We used the widely accepted machine learning tool ElasticNet, which is based on regularization of linear regression coefficients by adjusting both l1- and l2-penalties56 by minimizing the following equation:

$$\frac{1}{2{n}_{{samples}}}{{{\Vert }}X\omega -y{{\Vert }}}_{2}^{2}+\alpha \rho {{{\Vert }}\omega {{\Vert }}}_{1}+\frac{\alpha \left(1-\rho \right)}{2}{{{\Vert }}\omega {{\Vert }}}_{2}^{2}$$

where α is a constant which multiplies l1- and l2-penalties; \(p\) is an l1-ratio ranging from 0 to 1, where a value equal to 1 indicates the use of the lasso penalty alone. Further, we used the ElasticNetCV (scikit-learn, Python) version18, which provides an internal cross-validation estimator. The cross-validation estimator is capable of specified model parameter searches (i.e. α and l1-ratio) with more computing power efficiency compared to canonical estimators42.

Multigene models

Correlations between genes are utilized in algorithms of recovering missed values of gene expression57. Methods such as the Weighted Gene Co-Expression Network Analysis (WGCNA) calculate a connectivity score/measure between genes to external gene information58. This supports the possibility of using the expression of several genes in our linear projection of a target gene between EC and poly-A. We developed the mProcrustes model to utilize co-expressed genes wherein for each predictor x1,x2,...xp, there exists a corresponding vector of coefficients \(w\) for each target gene, where predictors (or genes) for such a model can be selected based on Pearson correlation coefficients.

First, we selected 13 TCGA cancer-specific cohorts, each containing at least 50 samples. Then, the Pearson correlation coefficient was calculated for each gene in each cohort. For every gene in each of the chosen cohorts, we selected five genes with the highest correlation values (Pearson correlation of at least 0.7) to generate a summarized list of coexpressed genes for each gene.

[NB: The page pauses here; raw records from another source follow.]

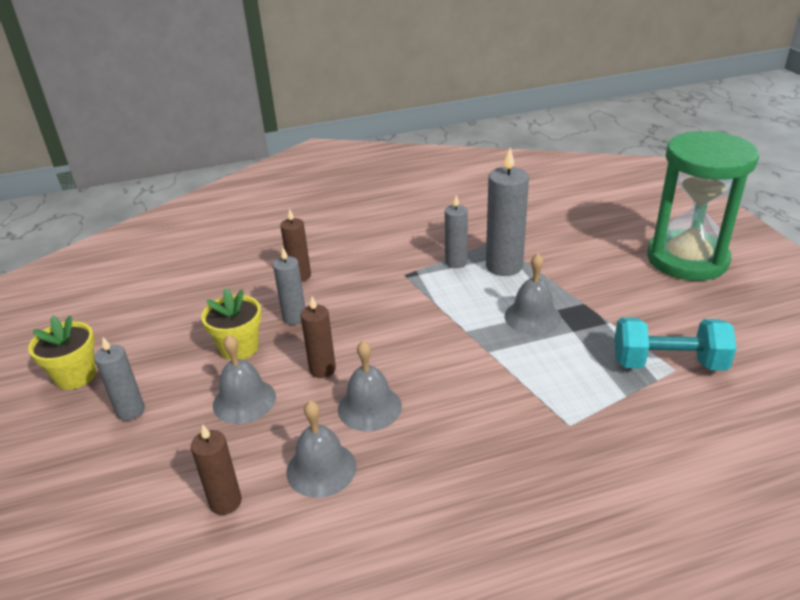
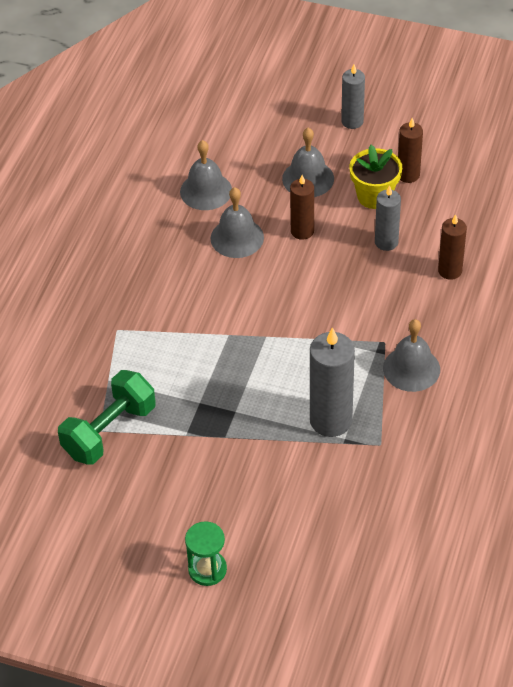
camera: 125 degrees right, 15 degrees up
(76, 376) = (422, 103): yellow flower pot -> none
(225, 502) = (222, 141): brown candle -> brown candle (408, 175)
(456, 262) = (370, 389): grey candle -> none
(532, 317) = (241, 389): grey bell -> grey bell (411, 368)
(668, 363) = (109, 431): turquoise dumbbell -> green dumbbell
(687, 259) = (207, 569): green hourglass -> green hourglass, size x0.41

Next, these same steps were used to select the ten most correlated genes for each gene in the MET500-poly-A cohort to generate a similar summarized list. Finally, we merged those summarized lists into a finalized list of co-expressed genes for use with mProcrustes. The end result was a list of 19431 genes that had at least one co-expressed gene, up to a maximum of 56 co-expressed genes (Supplementary Fig. 9c).

Ridge and Lasso regression

To test whether it is necessary to use a combination of l1-/l2-penalties or they can be used separately, we performed model training and validation in the same way as for sProcrustes. For both Ridge and Lasso, we made separate linear regression models for each gene using GridSearchCV cross-validation (see grid for hyperparameter tuning in Supplementary Note 1) on the training samples from the MET500 dataset. Next, we assessed CCC on the MET500 holdout subset.

Random Forest regression

We used Random Forest Regression (RFR; RandomForestRegressor, scikit-learn18) to test whether non-linear methods might perform better than linear regression. We applied RFR to each gene separately on the MET500-training subset as was done for sProcrustes, Ridge regression, and Lasso regression. We used GridSearchCV to tune hyperparameters with cross-validation (see grid for hyperparameter tuning in Supplementary Note 1). Next, we assessed CCC on the MET500 validation subset.

Reporting summary

Further information on research design is available in the Nature Portfolio Reporting Summary linked to this article.